> **Textabschnitt**
------------------------

Mehr Geld für kurze Namen

Ob und wie sehr der Vorname die Persönlichkeit oder den Lebenslauf beeinflusst, darüber herrscht Uneinigkeit. Sicher ist: Es gibt immer wieder Studien und Befragungen, die einen Zusammenhang sehen.

So soll sich der Vorname auf das Einkommen auswirken. Die US-Jobvermittlungsplattform The Ladders will eruiert haben, dass kurze Namen mehr Geld bedeuten. Joe wäre also eine Möglichkeit. Oder besser Jo, denn jeder Buchstabe weniger erhöht das Jahresgehalt um durchschnittlich rund 3200 Franken.

Psychologen der Humboldt-Universität in Berlin nahmen sich dem Einfluss von Vornamen im Online-Dating  an. Sie fanden heraus, dass die Profile von deutschen, österreichischen und Schweizer Männern mit den positiv konnotierten Vornamen Alexander oder Lukas um ein Vielfaches häufiger von Interessentinnen angeschaut wurden als diejenigen von Kevins. Chantals hatten ebenfalls wenig Erfolg in der Plattform-Liebe, während sich die Namen Charlotte oder Hannah als attraktiv für Suchende erwiesen.

Auch die Lehrer scheinen nicht gefeit vor Vorurteilen. Im Rahmen einer Masterarbeit an der Universität Oldenburg befragte eine Studentin Lehrpersonen zu Vornamen: Justin, Kevin oder Marvin, Angelina oder Chantal schnitten schlecht ab, während die Lehrpersonen Charlotte, Marie oder Emma, Alexander, Simon oder Jakob mit eher freundlich und leistungsstark verbanden.

------------------------

Setze den Text über den Einfluss von Vornamen im Anschluss an seinen letzten Satz fort.

> **Gespeicherte Einträge aus einer Sammlung**
------------------------

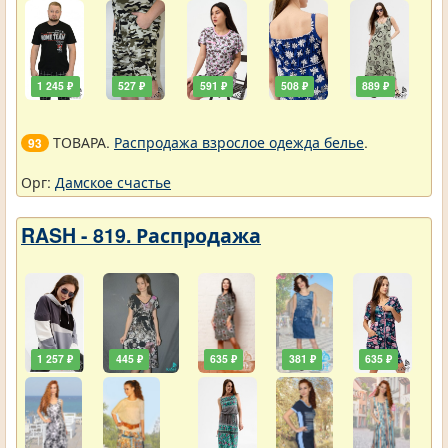
1 245 ₽
527 ₽
591 ₽
508 ₽
889 ₽
ТОВАРА.
Распродажа взрослое одежда белье
.
93
Орг:
Дамское счастье
RASH - 819. Распродажа
1 257 ₽
445 ₽
635 ₽
381 ₽
635 ₽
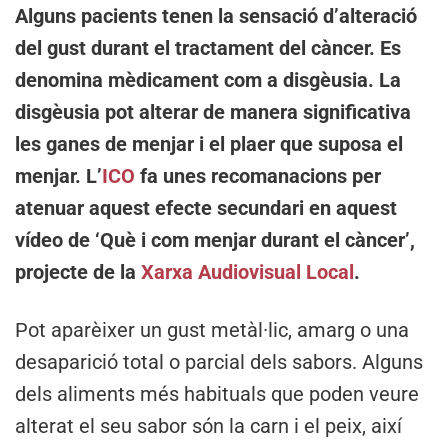
Alguns pacients tenen la sensació d’alteració
del gust durant el tractament del càncer. Es
denomina mèdicament com a disgèusia. La
disgèusia pot alterar de manera significativa
les ganes de menjar i el plaer que suposa el
menjar. L’
ICO
fa unes recomanacions per
atenuar aquest efecte secundari en aquest
vídeo de ‘Què i com menjar durant el càncer’,
projecte de la
Xarxa Audiovisual Local
.
Pot aparèixer un gust metàl·lic, amarg o una
desaparició total o parcial dels sabors. Alguns
dels aliments més habituals que poden veure
alterat el seu sabor són la carn i el peix, així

------------------------

> **Antwort**
Wenn die Region eine Rolle spielt

Gabriele Rodriguez gibt allerdings zu bedenken, dass bei der Beurteilung von Vornamen immer mehrere Faktoren eine Rolle spielen, etwa die Zeit und die Region. Sie erinnert sich an einen jungen Mann, der aus dem Norden Deutschlands kam und dort mit seinem Namen – Malte – völlig zufrieden war. Als er aber in den Süden des Landes zog, schrieben ihn die Leute in Mails ständig als Frau an. «Ein Name kann in einer Region total üblich und beliebt sein, in einer anderen aber unbekannt und entsprechend irritierend», erklärt Rodriguez. Die Schweiz mit ihren Sprachregionen ist dafür ebenfalls prädestiniert: So sind die im Bündnerland sehr beliebten Namen Fadri oder Niculin im Unterland wenig bekannt. 

Laut Rodriguez ist auch die Zuordnung eines Vornamens zu einer Schicht sehr von der Region abhängig. So habe man den Namen Kevin einst der Unterschicht zuordnen können, «aber über die Jahre kann sich das verändern». 

So verliert auch Bär, der Vorname von Kate Winslets Jüngstem, etwas an hollywoodeskem Glanz, wenn man bedenkt, dass das deutsche Urs vom gleichen Tier abgeleitet ist. Ausserdem war laut Rodriguez «Bär» bis ins 12. Jahrhundert im deutschsprachigen Raum als germanischer Rufname verbreitet. 

«E» fehlt es (noch) an breiter Streuung. Sie ist inzwischen 16 Jahre alt – und hat ihren Namen nie verlängert. Dem BBC News Magazine sagte sie: «Man gewöhnt sich daran, er wird Teil von einem.»

Vornamen-Tool

Das Tool ermöglicht Abfragen zur Häufigkeit von Vornamen in der Wohnbevölkerung der Schweiz, z.B. wie häufig ein Vorname in einem bestimmten Jahrgang oder in einer bestimmten Sprachregion vorkommt. Berücksichtigt werden die Vornamen der heute lebenden Wohnbevölkerung. Deshalb ist die Anzahl Vornamen der frühen Jahrgänge kleiner.

zum Vornamen-Tool

Quelle: Bundesamt für Statistik

Sie sind noch auf der Suche nach einem Namen?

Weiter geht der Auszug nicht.